The answer is more about the individual dog than how it's bred. A dog that's a mix of multiple dog breeds isn't inherently healthier than a purebred. The truth is, a number of factors contribute to your dog's health and well-being. And a purebred dog could be equally as healthy, or healthier, than a mixed-breed dog. While genetics may play a role in your dog's health, it's not the only thing that matters.
Genetic Diversity & Dogs
One significant advantage that mixed breeds often have is their broad gene pool. This genetic diversity can potentially reduce the risk of inheriting specific congenital health problems. Purebred dogs are often bred for specific traits like appearance, weight, and behavior. That's why we can narrow down certain attributes to each dog breed. While the benefit of being able to generalize a breed can be helpful, it can also lead to excessive in-breeding, which increases the risk of health conditions.
Responsible breeders conduct thorough health screenings to reduce the risk of passing on genetic disorders.
Risk of Disease
A study involving thousands of dogs found that mixed-breed dogs are less likely than purebreds to develop certain diseases, but they may still be carriers. This means that while purebred dogs are more likely to have the disease themselves, mixed breeds can pass the disease down to their puppies. So they aren't getting rid of the genes causing disease, but instead passing them down to future generations, especially in the case of designer breeds that have two breeds mixed together. A mutt that has 20 breeds in their ancestry is less likely to develop a genetic condition than one that has one or two.
Purebred dogs are twice as likely to develop a genetic condition as mixed-breed dogs.
Risks for Purebreds and Mixed Breeds
Although purebred dogs are more likely to develop certain conditions, that doesn't mean your mixed-breed dog will live longer than your neighbor's purebred. There are factors, other than genetics, that affect your dog's health. Things like feeding a balanced diet, regular exercise, and quality of care can also contribute. For example, a mixed-breed dog that's fed cat food is more likely to have nutritional deficiencies than one who has a species-appropriate diet.
Designer Breeds Aren't Always Healthier
Designer breeds, like the labradoodle, are mixed with two dog breeds. While they're not exactly a mutt, they do have a larger gene pool than conventional purebred dogs. But unlike true mutts with many ancestral breeds, they still have a limited gene pool.
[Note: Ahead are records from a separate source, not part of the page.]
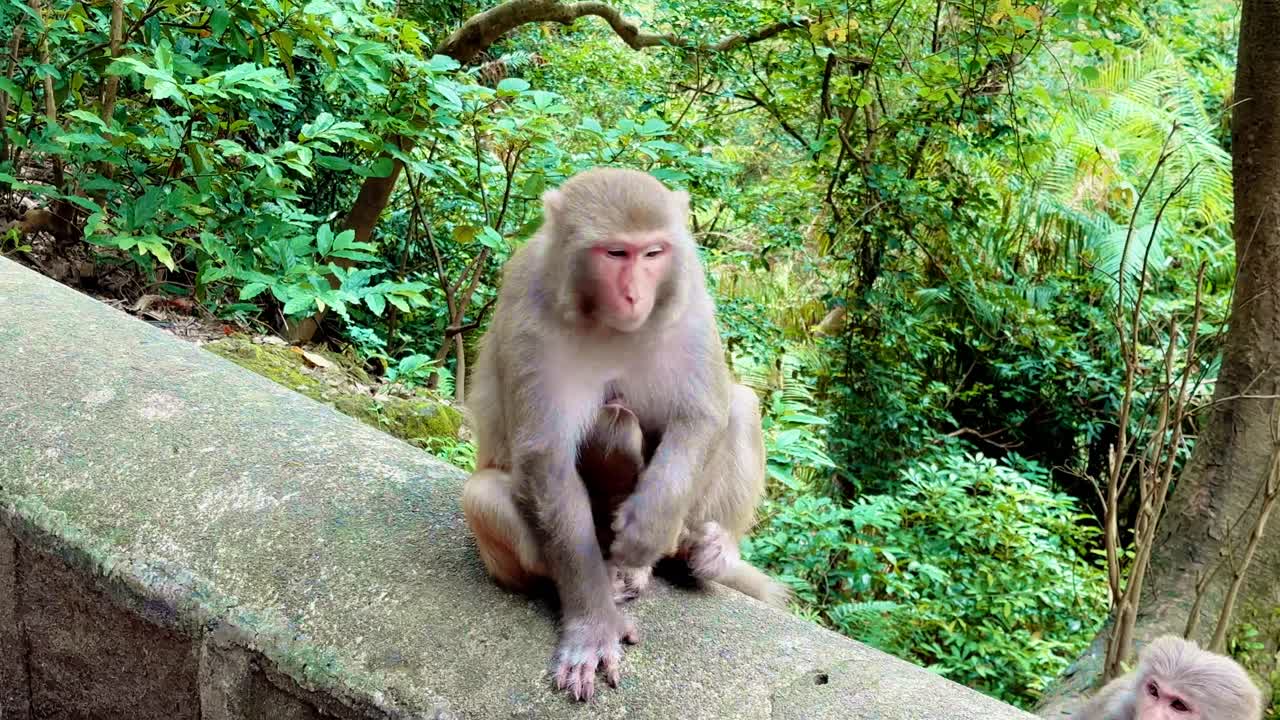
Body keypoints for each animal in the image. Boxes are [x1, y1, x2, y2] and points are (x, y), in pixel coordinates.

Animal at [461, 167, 790, 702]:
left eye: (653, 253)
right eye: (615, 253)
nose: (635, 294)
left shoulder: (689, 288)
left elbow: (703, 413)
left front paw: (647, 529)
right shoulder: (530, 308)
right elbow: (546, 460)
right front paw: (593, 628)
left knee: (740, 408)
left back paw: (703, 552)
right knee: (490, 491)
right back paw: (609, 581)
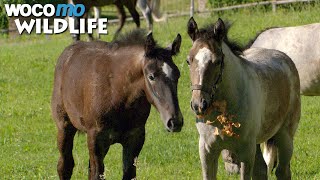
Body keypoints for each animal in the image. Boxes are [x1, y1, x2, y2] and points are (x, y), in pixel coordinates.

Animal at [51, 29, 184, 180]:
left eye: (178, 74)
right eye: (151, 76)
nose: (175, 122)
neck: (117, 93)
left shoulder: (135, 138)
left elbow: (128, 173)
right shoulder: (96, 138)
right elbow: (96, 174)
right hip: (64, 127)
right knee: (65, 165)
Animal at [186, 17, 302, 180]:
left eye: (217, 61)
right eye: (188, 61)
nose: (199, 104)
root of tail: (284, 58)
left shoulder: (246, 152)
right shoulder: (207, 150)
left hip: (284, 136)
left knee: (282, 171)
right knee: (261, 171)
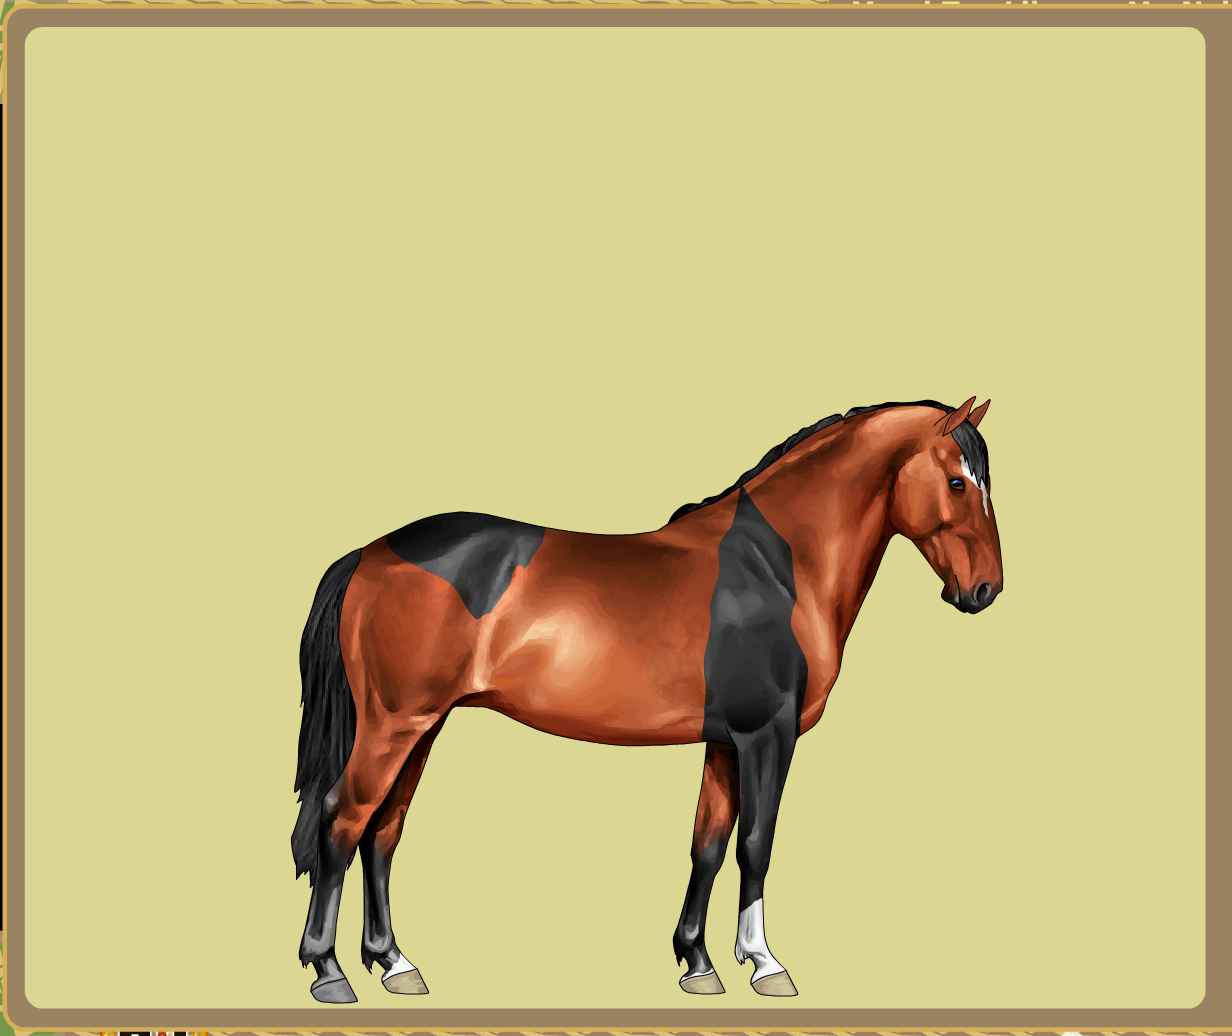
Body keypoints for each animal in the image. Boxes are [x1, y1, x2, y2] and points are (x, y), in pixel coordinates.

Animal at [291, 396, 1003, 1003]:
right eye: (959, 482)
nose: (985, 590)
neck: (779, 565)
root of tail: (372, 553)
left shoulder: (725, 741)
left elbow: (708, 843)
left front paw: (699, 963)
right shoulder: (767, 735)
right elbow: (756, 844)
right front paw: (765, 964)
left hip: (423, 726)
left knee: (384, 831)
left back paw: (394, 964)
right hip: (394, 724)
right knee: (342, 820)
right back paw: (330, 972)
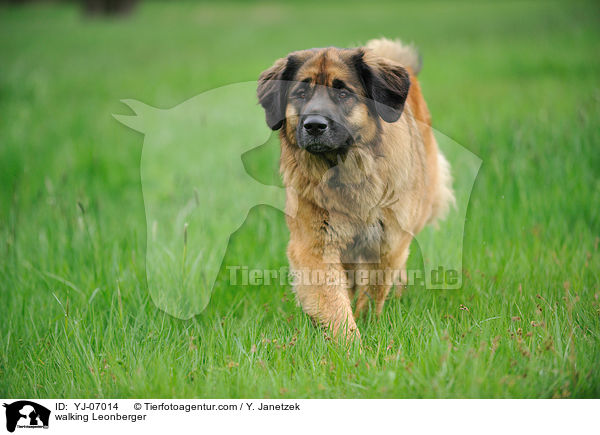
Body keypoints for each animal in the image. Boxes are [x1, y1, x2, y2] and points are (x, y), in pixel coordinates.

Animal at [255, 38, 452, 340]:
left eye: (343, 93)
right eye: (301, 93)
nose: (314, 125)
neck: (345, 173)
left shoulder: (387, 242)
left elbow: (374, 291)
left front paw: (367, 324)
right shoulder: (316, 245)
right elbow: (333, 301)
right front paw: (348, 341)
A bichon yorkie is less likely to have genetic health problems than a bichon frise, but it can still develop or carry genetic conditions from either the bichon or the Yorkshire terrier.
Which to Bring Home
Don't put too much emphasis on finding a certain mixed-breed dog. Not all purebred dogs are going to get sick, just as not all mixed-breed dogs are going to be fully healthy. Rather than looking for a mixed breed versus a purebred dog based on life expectancy, choose the best dog for you based on which fits in your family.